LEWISTON — A paraphrased quote perhaps wrongly assigned to Michelangelo holds that sculptors simply chip away everything in a block of marble that isn’t David or whatever work of art they are trying to create.
Much the same approach is used to create dugout canoes, crude watercraft that date back thousands of years. Simply put, the basic idea is to shape a canoe from a tree by carving away everything that isn’t a canoe.
But there is more to it than that, said Jim Jameson of Lewiston who is leading an effort to craft a dugout canoe at Hells Gate State Park. When finished, the canoe made from a western red cedar log will be displayed at the park’s Discovery Center.
Such projects start with finding the right tree. Jameson was once told by a Chinook elder that “not every tree wants to be a canoe.”
Dugout builders seek logs that float well, are free from defects like checks or cracks that spiral and large limbs that make the portion of the canoe that ends up as wood waste difficult to remove.
Once the right tree is selected, the long, laborious process of shaping it into a canoe by hollowing it out begins.
“It takes a lot of time,” said Jameson, who worked on his first dugout in 1997 when 25 were carved at Lewiston’s Locomotive Park in preparation for the bicentennial of the Lewis and Clark Expedition in 2004.
“You need to have good patience,” he said. “You can’t get in a hurry.”
Fire is often used to speed the process, but most of the wood is removed with obscure hand tools — like adzes, scorps, draw knives, inshaves and scrub planes. They are the type of tools that aren’t used much these days and can be tough to find.
They were novel to Lewiston High School teacher Stuart Johnson’s Construction 3 students who were helping Jameson on Monday. The seniors, who will soon graduate, are more accustomed to working with efficient power tools.
“It’s a lot more hands on,” student Dawson Luther said.
Luther was working with a scorp to shave and smooth the interior of the canoe where another student had used an adz to carve away waste wood.
On another portion of the 28-foot log, Hunter Dunlap used a short-handled cupped adz to lightly chip away at the interior.
“You are just trying to shave off and get rid of excess wood on areas that are lumped,” Dunlap said.
Johnson said he has seen many of the dugouts created for the Lewis and Clark anniversary. Now he is relishing the chance to work on one.
“I’ve never experienced this before, so for me it was kind of a personal thing wanting to help out,” he said.
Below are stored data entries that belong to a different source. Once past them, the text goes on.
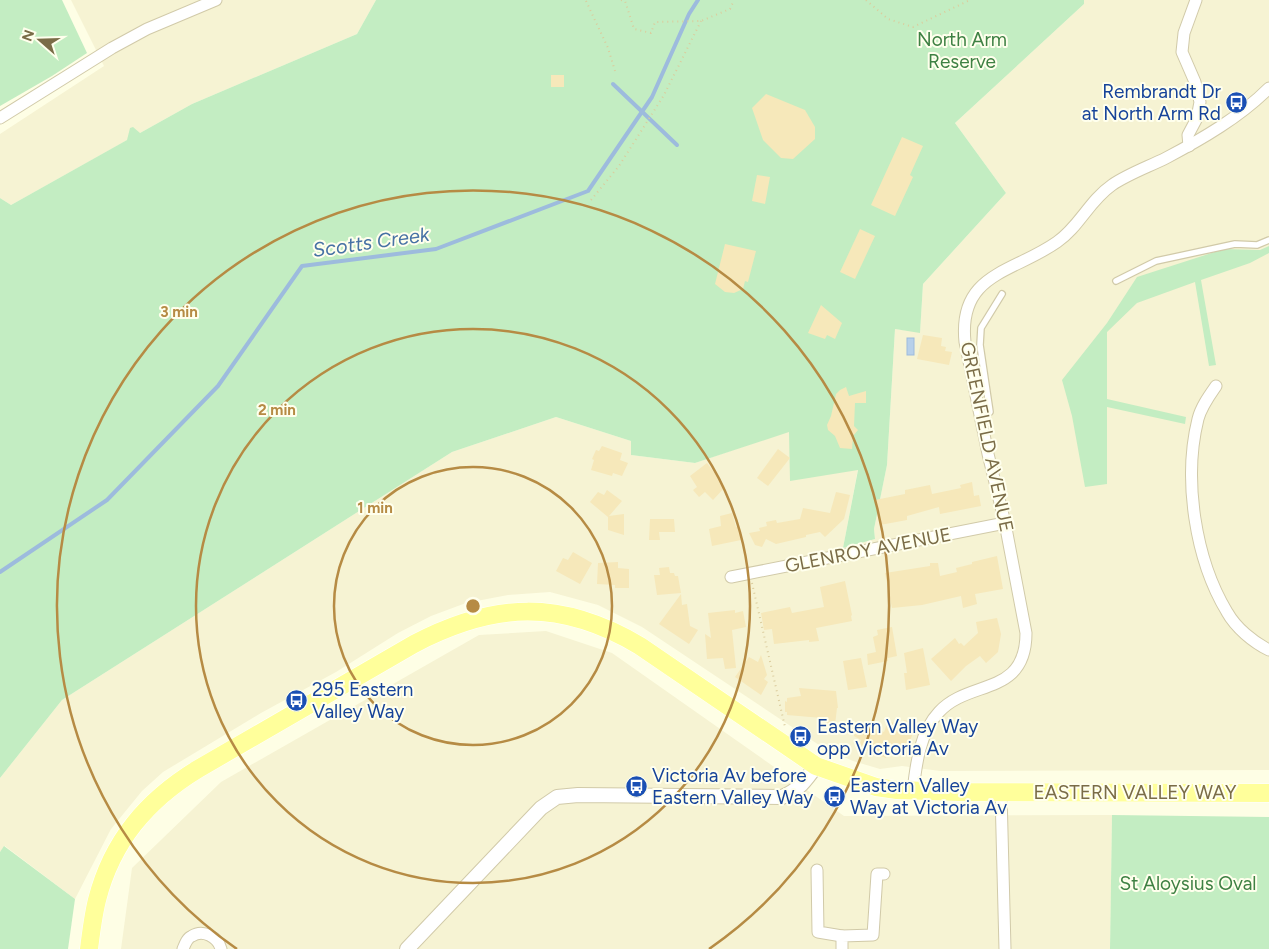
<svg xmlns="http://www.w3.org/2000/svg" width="1269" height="949" viewBox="0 0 1269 949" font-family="Figtree,sans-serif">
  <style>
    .residential { fill: #f6f3d3 }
    .green { fill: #c3edc2 }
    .water { fill: #b7d0ea; stroke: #9dbbdd }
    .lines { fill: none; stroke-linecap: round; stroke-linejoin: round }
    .stream { stroke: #9dbbdd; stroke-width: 4 }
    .building { fill: #f6e8ba }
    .service-casing { stroke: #d1caa9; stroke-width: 8 }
    .minor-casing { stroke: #d1caa9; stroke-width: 13 }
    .tertiary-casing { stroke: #d1caa9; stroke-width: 16 }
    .primary-casing { stroke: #fff; stroke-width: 19 }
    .path { stroke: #dbcc9d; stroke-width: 2; stroke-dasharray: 1 4; stroke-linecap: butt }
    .service { stroke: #fff; stroke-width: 5.5 }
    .minor { stroke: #fff; stroke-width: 11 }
    .tertiary { stroke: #fff; stroke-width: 14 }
    .primary { stroke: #ffff9b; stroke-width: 18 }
    .ring { fill: none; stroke: #b68b44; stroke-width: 2.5 }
    .labels { text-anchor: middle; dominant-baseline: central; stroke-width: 4; stroke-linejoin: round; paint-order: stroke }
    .park-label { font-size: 19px; fill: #3e8143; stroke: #ffffed }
    .transit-label { font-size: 19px; fill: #164399; stroke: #ffffed; text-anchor: start }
    .street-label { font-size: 19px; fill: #7a6c47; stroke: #ffffed }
    .water-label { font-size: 20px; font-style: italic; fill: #4772a5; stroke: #ffffed }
    .centre { fill: #b68b44; stroke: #ffffed; stroke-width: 2.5 }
    .ring-label { font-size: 15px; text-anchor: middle; font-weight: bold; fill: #b68b44; stroke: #ffffed; stroke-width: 4; stroke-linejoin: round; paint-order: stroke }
  </style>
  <rect width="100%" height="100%" fill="#fefee5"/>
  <g class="residential">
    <polygon points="71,0 376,0 357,34 192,104 11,205 0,198 0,134 104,66"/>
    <polygon points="1084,0 1269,0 1269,770 940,771 902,766 880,769 853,761 822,747 642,627 598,605 550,592 508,595 466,603 431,616 398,633 336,672 261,713 163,772 142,791 111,829 75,899 5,846 0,852 0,778 62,700 452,452 556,417 631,441 631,455 695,463 789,431 858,469 843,548 875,539 874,529 887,465 895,329 920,332 923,284 1006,193 955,123 1084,4"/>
    <polygon points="546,631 612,653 844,816 1112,815 1110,949 121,949 132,868 221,782 479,635"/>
  </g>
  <g class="green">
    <polygon points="0,0 62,0 87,53 52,76 0,106"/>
    <polygon points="376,0 1084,0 1084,4 955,123 1006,193 923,284 920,333 895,329 887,465 874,529 875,539 843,548 858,470 790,481 789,432 695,463 631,455 631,441 556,417 452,452 62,700 0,778 0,198 11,205 127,140 130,128 133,127 140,133 192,104 357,34"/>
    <polygon points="1269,246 1269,253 1250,263 1201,280 1216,365 1209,366 1195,282 1137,303 1107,332 1107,399 1186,417 1185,424 1107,407 1107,484 1085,487 1072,416 1062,380 1107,323 1137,277 1224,249 1260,250"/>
    <polygon points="1112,815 1269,817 1269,949 1110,949"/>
    <polygon points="4,846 75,899 68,949 0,949 0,852"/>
  </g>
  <rect class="water" x="907" y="338" width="7" height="17"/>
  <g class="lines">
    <g class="stream">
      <polyline points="613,84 677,145"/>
      <polyline points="0,572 107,500 218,386 302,266 436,249 588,191 652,97 689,14 698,0"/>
    </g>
  </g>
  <g class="building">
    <rect x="551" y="75" width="13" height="12"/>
    <polygon points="766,94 805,110 815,127 815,139 793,159 781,158 763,140 752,108"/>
    <polygon points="902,137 923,146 910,175 913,177 895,216 871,205"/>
    <polygon points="757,175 770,177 765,204 752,201"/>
    <polygon points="860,229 875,236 855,279 840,272"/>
    <polygon points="725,244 756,251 748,282 745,281 743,289 734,293 725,292 715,284"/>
    <polygon points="821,305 842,323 835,339 827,335 825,339 808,333"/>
    <polygon points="923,335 942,338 941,346 946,347 945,351 952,352 949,365 917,359"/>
    <polygon points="846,387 849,396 866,391 866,403 855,403 854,426 858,430 853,436 852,449 840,448 835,436 828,430 827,425 831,416 836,394 840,390"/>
    <polygon points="602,446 622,453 620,460 628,463 622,476 613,473 612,476 591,470 594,460 592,459 596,450 599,451"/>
    <polygon points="778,449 790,458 768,486 757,478"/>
    <polygon points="707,463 725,487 713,500 705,492 699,497 693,490 697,487 690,476"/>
    <polygon points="972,482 974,496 979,495 981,506 940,514 939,507 907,516 907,520 880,525 875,500 905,494 905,490 930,485 932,494 961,488 960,485"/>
    <polygon points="607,490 622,501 609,516 624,514 624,535 608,530 608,517 590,502 598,492 604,495"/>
    <polygon points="836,492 850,495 844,519 825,537 820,532 806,535 806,537 776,544 766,539 762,547 755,545 749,533 760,531 759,528 767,526 766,522 776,520 777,523 800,519 803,508 830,513"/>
    <polygon points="732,513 736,527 739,526 741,540 712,546 709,529 721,526 720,516"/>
    <polygon points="650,519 674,519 675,532 659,532 660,540 649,540"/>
    <polygon points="573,552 592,563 580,584 556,571 563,558 568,560"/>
    <polygon points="997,556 1003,589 975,594 977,604 963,608 961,596 922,605 892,608 885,573 930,566 930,563 938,563 940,576 957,572 956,568 972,564 972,562"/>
    <polygon points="618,562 618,568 629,569 629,588 615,588 615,585 597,584 598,563"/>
    <polygon points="669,567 670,573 674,573 675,576 678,576 681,593 657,595 654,575 660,575 659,568"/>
    <polygon points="845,581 852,615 851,616 852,621 816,628 819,641 809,642 809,640 774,644 772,629 764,630 761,613 790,607 792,613 824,607 820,587"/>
    <polygon points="681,594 682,605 687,604 690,626 698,630 689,644 659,624"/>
    <polygon points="735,610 735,613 743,611 746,627 732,630 736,668 725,669 723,658 707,659 705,634 711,638 708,613"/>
    <polygon points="997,618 1001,634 998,652 986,663 980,656 966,666 951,681 931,659 955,638 959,644 961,643 964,646 978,633 976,622"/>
    <polygon points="892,627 897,656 888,658 888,661 868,665 867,654 876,652 873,637 878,635 877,630"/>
    <polygon points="923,648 930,685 906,690 904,673 907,673 904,653"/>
    <polygon points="761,655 767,675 764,679 768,682 761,695 735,677 749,657 758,662"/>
    <polygon points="861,658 867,687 848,690 843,661"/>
    <polygon points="799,688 836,691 838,708 837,708 835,725 822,723 822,718 787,715 787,712 785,712 785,701 787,702 787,698 801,696"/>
    <polygon points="904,720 917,723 909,743 907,742 902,753 890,747 886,758 859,748 861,740 854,736 855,731 853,729 856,721 884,732 888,721 901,725"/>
  </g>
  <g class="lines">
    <defs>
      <g id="service">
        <polyline points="1116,281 1156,261 1235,244 1257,245 1269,240"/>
        <polyline points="981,421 990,412 980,345 981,328 1002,294"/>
      </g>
      <g id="minor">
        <polyline points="0,118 112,48 147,29 216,0"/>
        <polyline points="1189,146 1188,135 1197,118 1200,102 1195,82 1182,52 1184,33 1196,0"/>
        <path d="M1216 386C1209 396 1201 407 1198 419 1183 479 1195 559 1227 612 1236 628 1253 642 1269 650"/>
        <polyline points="731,577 1005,523"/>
        <path d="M913 791C916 764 920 732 939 712 969 679 1026 697 1026 633L1005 523 988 454 965 342C958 273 1013 273 1057 242 1079 227 1089 201 1112 185 1128 174 1148 167 1166 158 1202 139 1240 117 1269 88"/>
        <polyline points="1001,793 1005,949"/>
        <polyline points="817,870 818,932 842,936"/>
        <path d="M183 949C185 944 187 938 192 936 203 929 218 937 221 949"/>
        <polyline points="842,949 842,936 873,935 877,874 884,874"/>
      </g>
      <path id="tertiary" d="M407 949 541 808 557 797 578 795 782 797C798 791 806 780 816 766"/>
      <path id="primary" d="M89 949C91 933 93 916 97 900 112 841 147 800 198 769L414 644C494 602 561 599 640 646L816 766 876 787 897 790 958 792 1269 793"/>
    </defs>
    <use href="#service" class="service-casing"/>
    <use href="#minor" class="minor-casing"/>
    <use href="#tertiary" class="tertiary-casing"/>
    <use href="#primary" class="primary-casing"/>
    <g class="path">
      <polyline points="621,0 625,1 634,29 651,33 655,22 701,21 730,9 734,0"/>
      <polyline points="866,0 888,19 913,27 970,0"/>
      <polyline points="586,1 608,48 615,71"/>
      <polyline points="591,200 619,166 664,95 701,21"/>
      <polyline points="752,583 785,727"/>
    </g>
    <use href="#service" class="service"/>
    <use href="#minor" class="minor"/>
    <use href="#tertiary" class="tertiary"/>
    <use href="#primary" class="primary"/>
  </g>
  <g class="ring">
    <circle cx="473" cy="606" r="139"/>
    <circle cx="473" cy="606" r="277"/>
    <path d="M237 949A416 416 0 1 1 709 949"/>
  </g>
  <defs>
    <symbol id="bus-disc" viewBox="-11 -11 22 22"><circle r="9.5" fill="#1a4fb4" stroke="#ffffed"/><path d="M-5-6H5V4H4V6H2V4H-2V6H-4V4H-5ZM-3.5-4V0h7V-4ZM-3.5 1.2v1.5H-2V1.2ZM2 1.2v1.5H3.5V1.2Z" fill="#fff"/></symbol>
  </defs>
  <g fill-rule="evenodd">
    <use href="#bus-disc" x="1224" y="90" width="25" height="25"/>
    <use href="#bus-disc" x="284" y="688" width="25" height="25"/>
    <use href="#bus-disc" x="788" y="724" width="25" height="25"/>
    <use href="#bus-disc" x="624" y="774" width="25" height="25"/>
    <use href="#bus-disc" x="822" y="784" width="25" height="25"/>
  </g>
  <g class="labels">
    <g class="park-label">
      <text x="962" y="39">North Arm<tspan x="962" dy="22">Reserve</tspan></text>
      <text x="1188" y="883">St Aloysius Oval</text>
    </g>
    <g class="transit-label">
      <text x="1221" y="91" text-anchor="end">Rembrandt Dr<tspan x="1221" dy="22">at North Arm Rd</tspan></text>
      <text x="312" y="689">295 Eastern<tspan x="312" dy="22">Valley Way</tspan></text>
      <text x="817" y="726">Eastern Valley Way<tspan x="817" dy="22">opp Victoria Av</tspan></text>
      <text x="652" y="775">Victoria Av before<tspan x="652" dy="22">Eastern Valley Way</tspan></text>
      <text x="850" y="785">Eastern Valley<tspan x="850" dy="22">Way at Victoria Av</tspan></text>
    </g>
    <g class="street-label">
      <text transform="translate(987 437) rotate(78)">GREENFIELD AVENUE</text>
      <text transform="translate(868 550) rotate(-11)">GLENROY AVENUE</text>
      <text x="1135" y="792">EASTERN VALLEY WAY</text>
    </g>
    <g class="water-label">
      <text transform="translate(371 242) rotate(-8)">Scotts Creek</text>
    </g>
  </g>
  <circle cx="473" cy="606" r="8" class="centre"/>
  <g class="ring-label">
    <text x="179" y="317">3 min</text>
    <text x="277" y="415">2 min</text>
    <text x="375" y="513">1 min</text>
  </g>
  <g transform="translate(40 40) rotate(290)" stroke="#ffffed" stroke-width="4" paint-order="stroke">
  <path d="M0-4L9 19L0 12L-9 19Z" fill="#7a6c47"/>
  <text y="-8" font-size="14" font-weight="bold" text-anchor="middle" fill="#7a6c47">N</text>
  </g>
</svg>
Once it takes final shape, the canoe will replace one on display at the park. The old boat, created in 1997, has slowly rotted away. Dugout and Lewis and Clark enthusiast Tom Eier of Lewiston said before the canoe goes on display it may see some time on the Mississippi River during a journey to the Benevolent and Protective Order of Elks national convention at St. Louis in July. He hopes to lead a team that will pilot the dugout down the river and stop at Elks lodges along the way to educate people about dugouts and inspire kids and veterans to avoid drugs.
The canoe will also be displayed at the Lewiston Elks Lodge on May 18 for an Armed Forces Day event. Eier said he hopes to not only show off the dugout but take it for a spin in the nearby Snake River.